Inside the Icon: USS Midway
The former Navy ship has a decorated military history but continues to impress as a maritime museum, with massive preservation efforts, record-breaking attendance, celebrity visitors, and one of the best waterfront views in all of San Diego.
Photo by John Bahu
Visit the Icon
910 North Harbor Drive, Downtown
The USS Midway went into active service one week after WWII ended in 1945 and was the only U.S. Navy ship to serve for the entire duration of the Cold War. It was also the world’s first ship to carry nuclear weapons. It opened as a museum in June 2004.
After the Midway’s decommissioning at North Island and storage in Washington, it took 12 years for a group of more than 1,000 San Diegans to obtain the permits needed to bring the ship back to the city in 2004. Today, about 700 local volunteers donate 250,000 hours annually—the equivalent of more than 100 full-time employees.
With only five months to convert the aircraft carrier into a museum, there was much to accomplish in a short amount of time. That meant operating without regular electricity during that first summer. An employee had to stop at a gas station on the way to work each morning to get fuel for the pier’s generator.
Fresh off the Boat
The Midway Museum hit its projected first-year attendance less than five months after opening, was profitable by the first month, and debt-free in 18 months. As a nonprofit, all proceeds go back to the museum.
Running a Tight Ship
The museum employs a specialist diver to inspect and maintain the 1,000-foot hull, making minor rust and corrosion repairs beneath the water line.
A Night at the Museum
The Midway hosts 300 private evening events per year. Revelers have enjoyed helicopter landings, fireworks, and skydivers landing on the flight deck. (Given the wind gusts and occasional uninvited seagulls, the Midway is not used for weddings.)

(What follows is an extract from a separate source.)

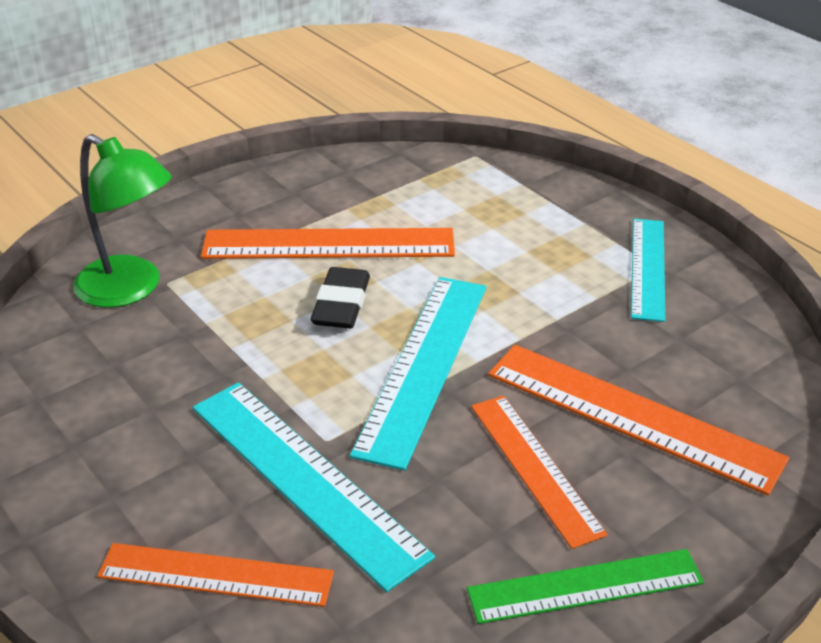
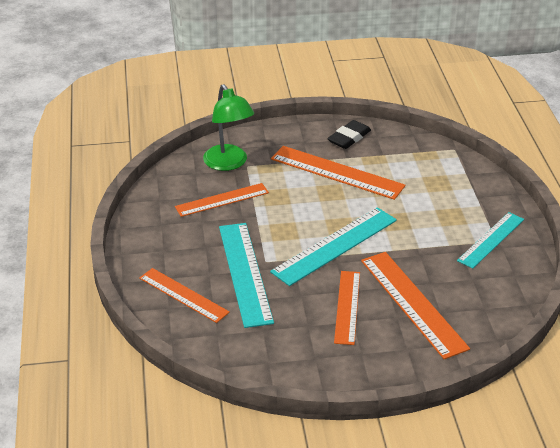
camera: 30 degrees right, 0 degrees up
(163, 357) = (222, 200): none -> orange ruler
(341, 304) = (319, 204): black eraser -> black eraser (349, 138)
(585, 586) = (327, 359): green ruler -> none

The museum hit 1.4 million visitors in 2015, their sixth consecutive annual attendance record. Four in 10 guests are from foreign countries, one in 14 are from China, and one in 10 are from Europe.
American Idol, The Bachelor, Wheel of Fortune, and many other TV shows have filmed on the Midway.
Guests can explore the ship’s galley, engine room, jail, flight simulators, and more—plus 29 aircraft and climbable cockpits spanning the 20th century, such as an F-14 Tomcat and H-46 Sea Knight.
Hollywood stars, pro athletes, and foreign dignitaries have visited the museum, but almost all of them have requested to keep their visits under wraps. One notable exception?
Hollywood heavyweight and former California governor Arnold Schwarzenegger, his now ex-wife Maria Shriver, and their kids, who went on private tours during his term.